In its Agri Commodity Markets Research report for March, Rabobank said corn had faced pressure early in the month, before flooding in the U.S. Midwest and short covering drove a recovery. The pressure came from a sharp fall in wheat and barley, which switched demand away from corn, and growing world production prospects, Rabobank said.
“Ukraine has supplied 70% higher volumes to the global market since the beginning of the season, and the outlook for South American corn production is quite good, due largely to record early plantings of Brazil’s safrinha corn,” Rabobank said. “Conducive planting weather across Europe and Ukraine is raising expectations for high global competition with U.S. corn in the summer.”
Rabobank also noted that U.S. domestic demand for corn continues to suffer from weak ethanol prices. A Weekly Commodity Snapshot published by Rabobank on April 17 said that large USDA acreage and stocks estimates were “eclipsing concerns about delayed plantings and, combined with heavy international competition, have funds throwing caution to the wind.”
“Bearish sentiment on CBOT corn could deliver an unexpected supply shock later this year if spooked U.S. farmers cut back plantings or switched to alternative, more profitable crops,” Rabobank said.
Rabobank noted concern about U.S. plantings delayed by wet weather in the Midwest but took a relaxed view.

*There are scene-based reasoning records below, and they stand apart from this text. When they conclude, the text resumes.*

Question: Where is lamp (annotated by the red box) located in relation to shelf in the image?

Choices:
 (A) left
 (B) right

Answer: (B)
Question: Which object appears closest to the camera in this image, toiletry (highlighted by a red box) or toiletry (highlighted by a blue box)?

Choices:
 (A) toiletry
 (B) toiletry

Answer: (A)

“Given the U.S. farmer’s propensity to plant row crops quickly, the delays won’t bring significant concerns to the market unless they continue through May,” Rabobank said.
Rabobank also highlighted beneficial weather for the 2018-19 crop in South America.

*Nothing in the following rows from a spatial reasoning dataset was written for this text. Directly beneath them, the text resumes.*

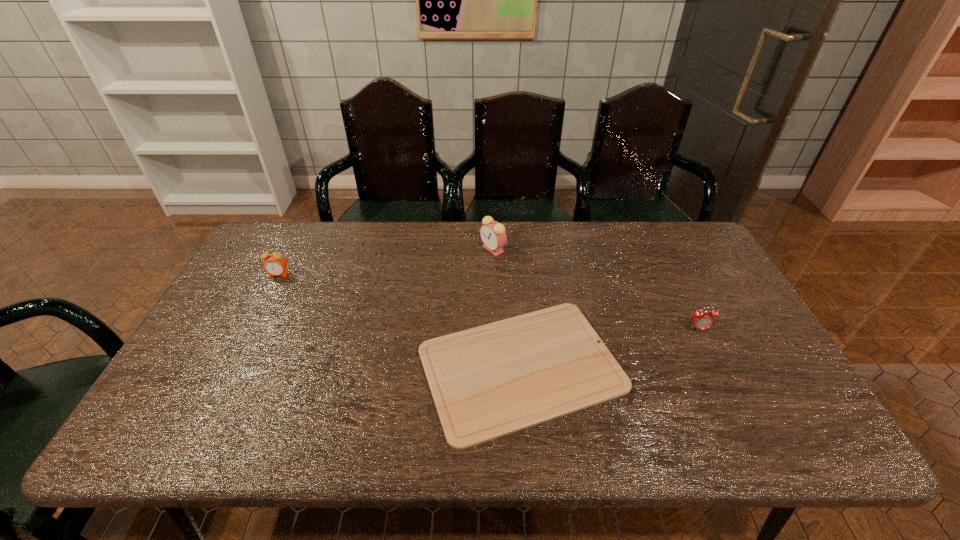
At what (x,y) coordinates should I click in order to perform the action: click on free point located 0.210m on the face of the leftmost object. Please return your answer as a coordinate pair (x, y). The height and width of the screenshot is (540, 960). Looking at the image, I should click on [x=251, y=329].

Where is `vacant space located 0.280m on the face of the rightmost alarm clock`? Image resolution: width=960 pixels, height=540 pixels. vacant space located 0.280m on the face of the rightmost alarm clock is located at coordinates (747, 427).

Locate an element on the screen. The height and width of the screenshot is (540, 960). free region located on the back of the chopping board is located at coordinates (512, 261).

At what (x,y) coordinates should I click in order to perform the action: click on object that is at the far edge. Please return your answer as a coordinate pair (x, y). Looking at the image, I should click on (493, 235).

Locate an element on the screen. object present at the near edge is located at coordinates (490, 381).

You are a GUI agent. You are given a task and a screenshot of the screen. Output one action in this format:
    pyautogui.click(x=<x>, y=<y>)
    Task: Click on the object located at the left edge
    
    Given the screenshot: What is the action you would take?
    pyautogui.click(x=275, y=264)

What are the coordinates of `object positioned at the right edge` in the screenshot? It's located at (702, 320).

In the image, there is a desktop. In order to click on vacant space at the far edge in this screenshot , I will do `click(543, 238)`.

This screenshot has height=540, width=960. I want to click on vacant space at the near edge, so click(x=339, y=448).

Locate an element on the screen. vacant area at the left edge of the desktop is located at coordinates (259, 336).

“The USDA increased production estimates by 1.5 million tonnes last week and indications are those numbers could rise further, especially if Brazilian weather holds for the safrinha crop,” the bank said.

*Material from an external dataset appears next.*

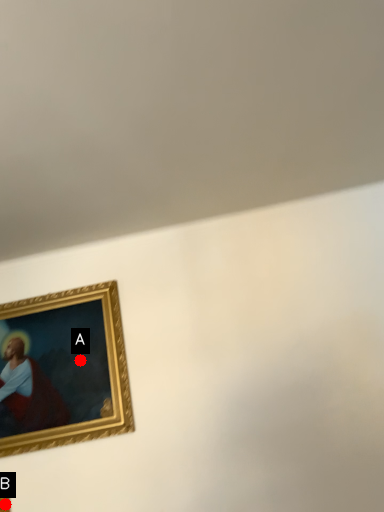
Question: Two points are circled on the image, labeled by A and B beside each circle. Which point is further to the camera?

In its April 11 Market Perspectives report, the U.S. Grains Council also noted the effect of increased USDA estimates on the market but added that “with good odds that USDA will lower its forecast of 2019 U.S. corn planted acres in May’s reports, there should be fundamental support coming soon.”
The USDA’s April 9 World Agricultural Supply and Demand Estimates report pointed to a U.S. 2018-19 outlook with lower feed and residual use for corn, with reductions in use for ethanol and export, as well as larger stocks. The USDA cut its forecast for U.S. domestic corn use to 311.55 million tonnes from its figure a month earlier of 314.72 million. U.S. corn exports were cut to 58.42 million tonnes from 60.33 million the previous months.
Reduced exports reflect “current outstanding sales and expectations of increased competition from Brazil, Argentina, and Ukraine,” the USDA said. The forecast for Brazil’s 2018-19 exports was raised to 31 million tonnes from 29 million, while Argentina saw its corn exports raised to 30.5 million tonnes from 30 million. The USDA also added 500,000 tonnes to its forecast for Ukraine’s corn exports, bringing it to 29.5 million tonnes.
The USDA also added 5.27 million tonnes to its global coarse grain production forecast for 2018-19, bringing it to 1.377 billion.
“This month’s foreign coarse grain outlook is for larger production, increased trade, greater use, and marginally higher stocks relative to last month,” the USDA said. “Brazil corn production is raised, reflecting improved yield prospects for second-crop corn.”
Forecasts also had been raised for the E.U., Mexico and Indonesia, while crop expectations have been cut for the Philippines and Pakistan. For corn alone, forecast world production was raised to 1.107 billion tonnes, up from the forecast made a month earlier of 1.106 billion.
“Major global trade changes for 2018-19 include higher projected corn exports for Brazil, Argentina, the E.U. and Ukraine with a partially offsetting reduction for the U.S.,” it said.